Yes, there is such a thing as “right” and “wrong” data, and yes, sometimes analysts begin a project not knowing the difference. This is where standards and documentation come in. A data schema that governs how data should be presented and, therefore, interpreted is so important. Make sure you have one or that one is developed at the start of every project.
 

Inability to Edit Data

In some cases, often for security purposes, analysts will not have the proper administrative rights or required training to obtain them.
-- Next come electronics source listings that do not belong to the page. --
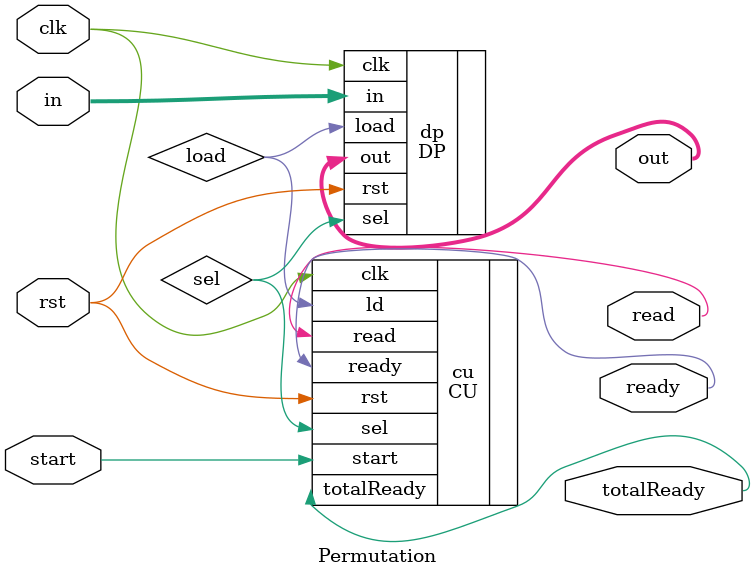
<source format=v>
module Permutation (in, clk, rst, start, totalReady, ready, read, out);
    input [24:0]in;
    input clk,rst,start;
    output totalReady,ready,read;
    output [24:0]out;


    wire load,sel;
    CU cu(.clk(clk),.rst(rst),.start(start),.sel(sel),.ld(load),
            .totalReady(totalReady),.ready(ready),.read(read));
    DP dp(.in(in), .clk(clk), .rst(rst), .sel(sel), .load(load) , .out(out));
endmodule
</source>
In this case, and only after there’s consensus around what “right” data looks like, analysts should request that their admins provide them with the appropriate roles and permissions edit and manipulate the data.
 

Missing Source Data or Bad Metadata

Sometimes data sources are missing, or the metadata associated with it is bad or incomplete. In these instances, analysts should investigate sources and perform research to remedy this problem. Only when you have a complete picture of where data came from can you reliably incorporate it into your analysis.
 

Lack of Tools to Contain the Data

To put it plainly, not all databases are created equal. Storing data in a way that’s secure, accessible, and easily updated is important. If you find yourself with inadequate database tools or management systems, make sure management provides the resources or workarounds.
 

Cleaning Tools That Vary in Quality

Just like databases, not all data cleaning tools are created equally either, unfortunately. Data cleaning is a cyclical process. Analysts import, merge, rebuild, standardize, normalize, deduplicate, verify, enrich, and export it…and then start again with new data imports as it becomes available. At every stage, there are tools that exist to help. Within ArcGIS, for example, there are native tools that can automate cleaning. Make sure you’re using quality tools that have an earned reputation for trust and dependability. Likewise, ensure you’re tracking the procedures for cleaning, as these are often used in metadata and to investigate errors.

Data curation and cleaning – clearly – are not without challenges. But starting any analytical endeavor with an awareness of these challenges and the knowledge of how to overcome them should give any analyst the confidence and assurance they need to set themselves up for success.